I'm not going deep into the gun ownership debate because I don't think it is really the problem though it is very much a symptom. I think that our failure to treat mental health is the bigger problem, however I don't think that we should be making it so easy to access guns if we aren't taking on mental health issues. I don't know how many more mass shootings we need before we start to take steps to provide better services to vulnerable and disturbed people. Almost everyone will need some help at some time in their lives. Everyone becomes sad, angry, stressed, etc. and we need ways to relieve pressure and work through it. We shouldn't stigmatize people who need help and I think that we have plenty of reasons why ignoring troubled people is a very bad idea.


My friend Stephen was all over the news this weekend. He was a very fortunate man whose Macbook and backpack absorbed a bullet at the Fort Lauderdale airport. He gave several interviews discussing his concerns regarding mental health awareness and treatment in the US. In the end, he was a five second sound bite. He is understandably disappointed about this, so I will use my little blog to tell the story for him. Below are his words.

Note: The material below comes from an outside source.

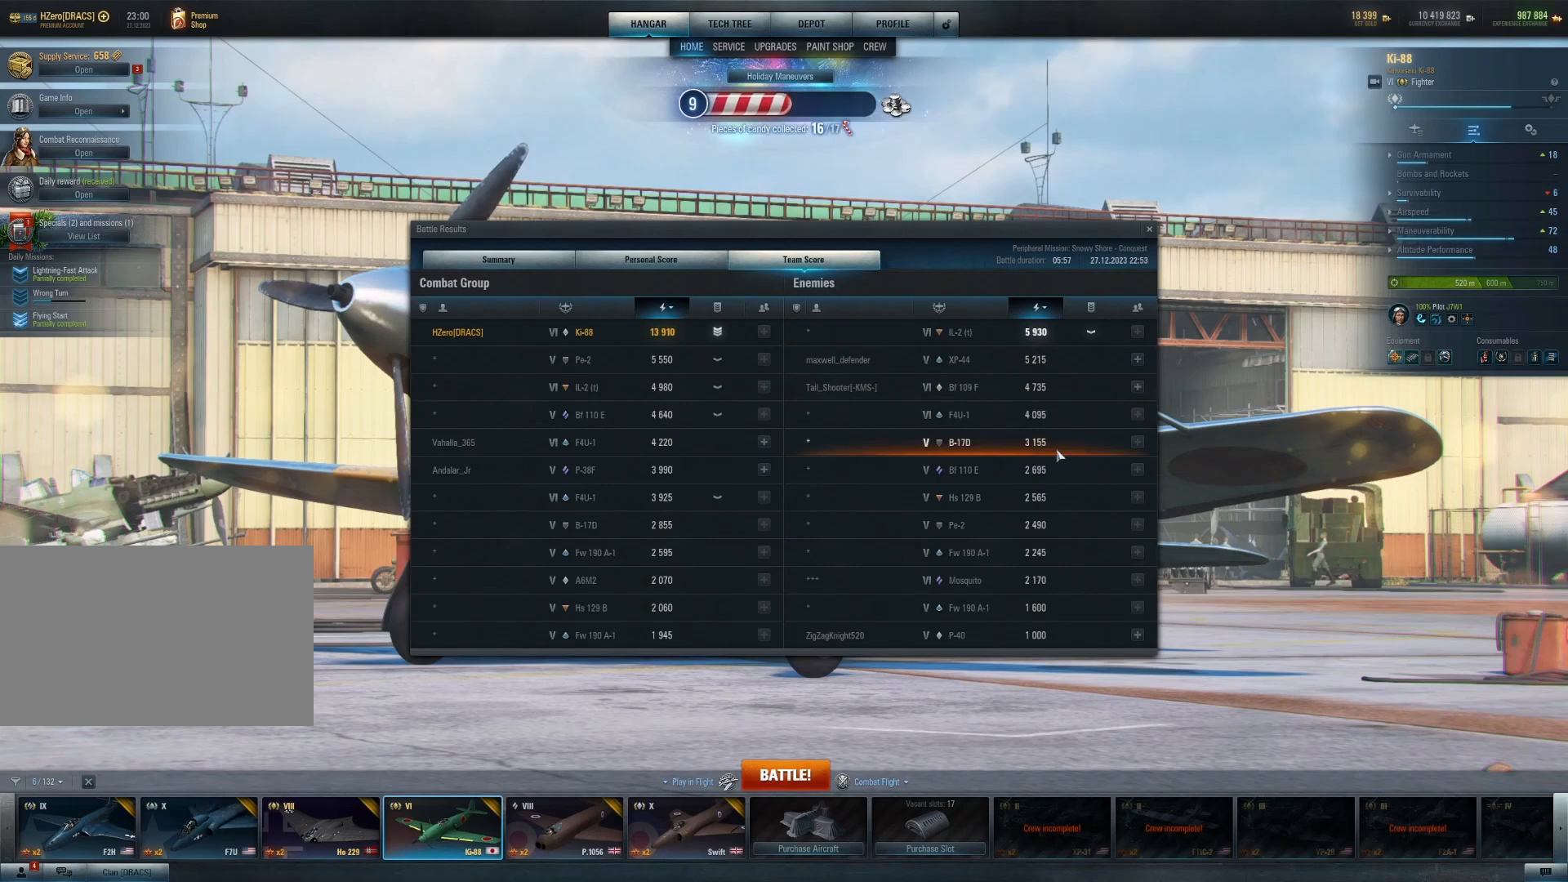
{"keys": [], "mouse": [], "mouse_move": "down", "events": []}
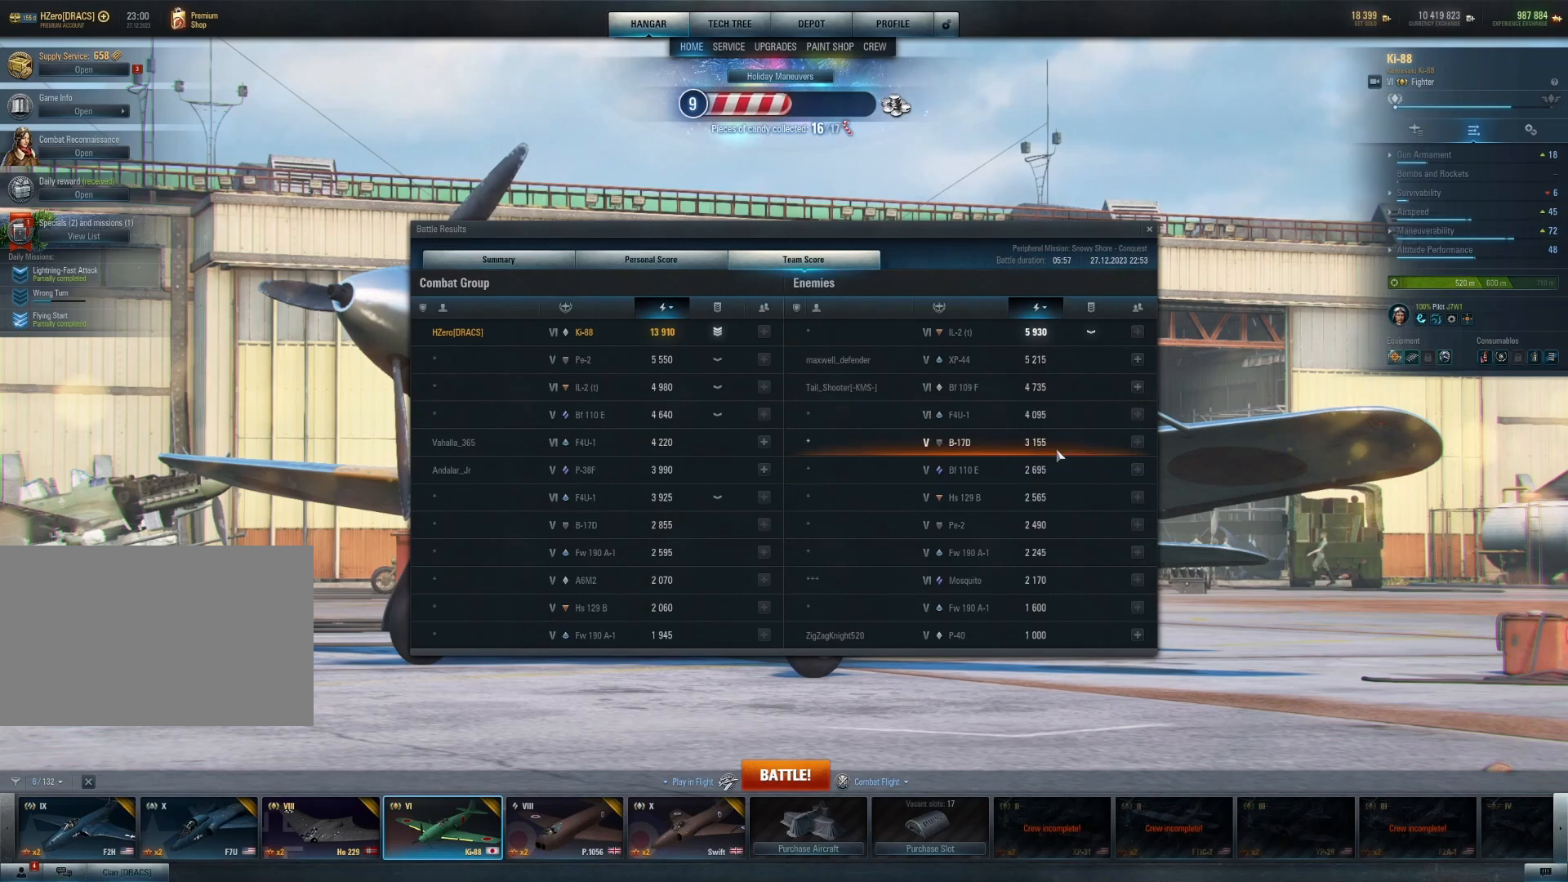
{"keys": [], "mouse": [], "mouse_move": "down", "events": []}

"What has disappointed me the most:
After that Friday of Fridays, I agree to a Saturday 5:30am pick-up at my hotel to chat with Good Morning America and ABC News. While no compensation too place, the handler/booker insists on my story's exclusivity (which seemed to have indicated a comprehensive story to my naive self) -- and we drive around the airport aimlessly in circles, with the driver pretending not to know where to park (Bueller, maybe where the 50 media trucks are lined up?), clearly eating-up time so that the competitors have less of a window to talk to me after the sun comes up. Then we arrive after the fourth loop at the obvious media lot. I then sit in the car to wait my turn on camera for way too long -- the engine running and car beeping because the driver was outside talking with a co-worker. (Do you know what that kind of beeping might do to a nervous mind who didn't sleep the night previously? Edgar Allan Poe Tell-Tale Heart kinda head games. I had to turn the car off myself from the passenger side.) I tell my expected story, including how I want both justice for the victims and their families AND more attention for our country's mental health care protocol. Total air time for GMA: 5 seconds. All that stress, mental energy at dawn, and expectations of exclusivity for that? I was told that a lot of content needed to be included, so sorry. Didn't you know that before you asked me for 10 minutes of story-telling? Lesson learned. This is how the game is played. The cutting-room floor is gigantic.
So in advance of any additional media requests:
(1) Yes, you need me to talk about the laptop. I get it... And we MUST lean-in and talk about our country's mental health needs for 60% or more of the interview. I am 17-year counselor yet will always be the son of a Chief Master Sergeant. In this and many ways, I know how to hold a set of opposites in each hand.
- OR -
(2) Please leave me alone. My uncompensated and wasted time in your ratings pursuit is time that I'm not on the phone with my mom, boyfriend, coworkers, friends -- or trying to sleep."